The US National Cooperative Bank has released its annual NCB Co-op 100 rankings of the country’s top 100 revenue-earning co-ops, with agri-business CHS Inc once more taking the top spot.
The NCB Co-op 100® found that in 2022, the US’s top 100 co-ops posted revenues totalling US$319bn, a 25% increase from 2021.
The bank, which works to “provide critical financing to support the growth and expansion of co-operative businesses, while also deploying hundreds of millions of dollars to support underserved communities and co-operative expansion initiatives”, first released the survey in 1991.
Published every October to mark National Co-op Month, the NCB Co-op 100® is one of the ways the bank works to promote the sector.
The top revenue producers in 2022 for the report’s main sectors are:
- CHS Inc., based in Inver Grove Heights, Minnesota, reported $47.8bn in revenue in 2022 and maintained its first-place position on the NCB Co-op 100® list.
- Dairy Farmers of America, based in Kansas City, Kansas, reported $24.5bn in revenue, earning the number two ranking again this year.
- Associated Wholesale Grocers, Inc., based in Kansas City, Kansas, reported revenue of $12.3bn and earned the fifth position on the list.
- Wakefern Food Corporation/ Shoprite, based in Keasbey, New Jersey, reported $12.2bn in revenue, earning the sixth-ranking this year.
Hardware & Lumber:
- ACE Hardware Corp., based in Oak Brook, Illinois, earned $9.2bn in revenue and came in at number eight on the list.
- Do-it-Best Corp., located in Fort Wayne, Indiana, earned 13th place on the list, with $5.5bn reported in revenue.
- Navy Federal Credit Union, headquartered in Vienna, Virginia, earned $9.2bn in revenues and is number seven on the list.
- CoBank, headquartered in Greenwood Village, Colorado, earned $7.4bn and came in 10th on the list.
- HealthPartners Inc., located in Bloomington, Minnesota, earned $8.2bn in revenue and is ninth on the list.
Energy & Communications:
- Basin Electric Power Cooperative, located in Bismarck, North Dakota, earned the 21st position with a reported $2.8bn in revenue in 2022.
- Oglethorpe Power Corporation, located in Tucker, Georgia, earned the 28th position with reported revenue of $2.1bn in 2022.
This year the bank introduced a new set of awards to recognise the impact of of smaller co-ops alongside the top 100.

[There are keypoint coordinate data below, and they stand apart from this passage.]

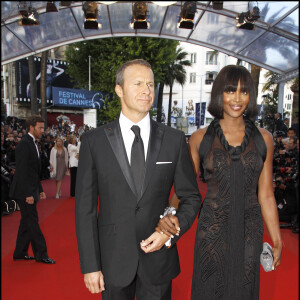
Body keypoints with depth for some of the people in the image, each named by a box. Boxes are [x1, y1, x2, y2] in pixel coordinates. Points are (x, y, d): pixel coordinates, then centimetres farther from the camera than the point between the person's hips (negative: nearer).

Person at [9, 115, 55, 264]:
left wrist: (40, 190, 18)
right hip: (24, 192, -10)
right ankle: (41, 254, 7)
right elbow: (22, 171, -21)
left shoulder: (32, 143, 15)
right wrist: (28, 194, -23)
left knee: (27, 222, 15)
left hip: (30, 191, 10)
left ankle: (20, 253, 26)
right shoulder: (25, 144, -15)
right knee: (32, 221, -2)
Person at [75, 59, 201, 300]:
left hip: (158, 259, 1)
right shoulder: (94, 141, -5)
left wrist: (171, 233, -11)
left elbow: (191, 197, 4)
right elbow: (85, 207, -4)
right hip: (113, 261, 0)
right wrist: (90, 266, -5)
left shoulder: (174, 139, -3)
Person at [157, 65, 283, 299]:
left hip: (249, 233, 2)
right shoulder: (200, 138, -5)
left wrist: (277, 241, 6)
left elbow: (266, 194, 4)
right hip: (212, 231, -1)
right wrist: (170, 214, -20)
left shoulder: (263, 139, 0)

“Thousands more do not make this list because of their smaller size and some are just emerging co-op organisations,” said the bank. “This past year, in partnership with Capital Impact Partners, we provided four co-op innovation awards to new co-ops making an impact in communities.”
The winners are:
Rock Steady Farm (Millerton, NY) – a queer- and trans-owned worker co-operative farm rooted in social justice, food access and farmer training that grows high-quality produce and makes it available to historically marginalised communities in the Hudson Valley and NYC. It received $40,000 to launch a new programme, Pollinate, a paid immersive apprenticeship program for queer or trans BIPOC new farmers who practice or are planning to practice co-operative farming models at a scale that can support the wider community.
Compost Cooperative (Greenfield, MA) – a worker co-op that works to build ownership opportunities for people who face barriers to employment while joining local efforts to address changes in the climate. It receives a $50,000 to support the production of a line of compost that will expand services and increase revenue.
Northwest Cooperative Development Center (Olympia, WA) – which supports co-ops from ideation and conversion through growth stages to foster community economic growth and serve low-income groups. It received $45,000 to repurpose its current manufactured housing conversion model to facilitate the purchase and conversion of multi-family properties to resident-owned housing co-ops.
Birthmark Doula Collective dba New Orleans Breastfeeding Center (New Orleans, LA) – a grassroots worker co-op focused on improving the perinatal outcomes and experiences of pregnant, birthing and postpartum people and their families. It supports Black people, people of colour, low-income families, and LGBTQ families, who experience systemic inequities in maternal health and reproductive healthcare, and received $35,000 to provide professional development support and education to its members.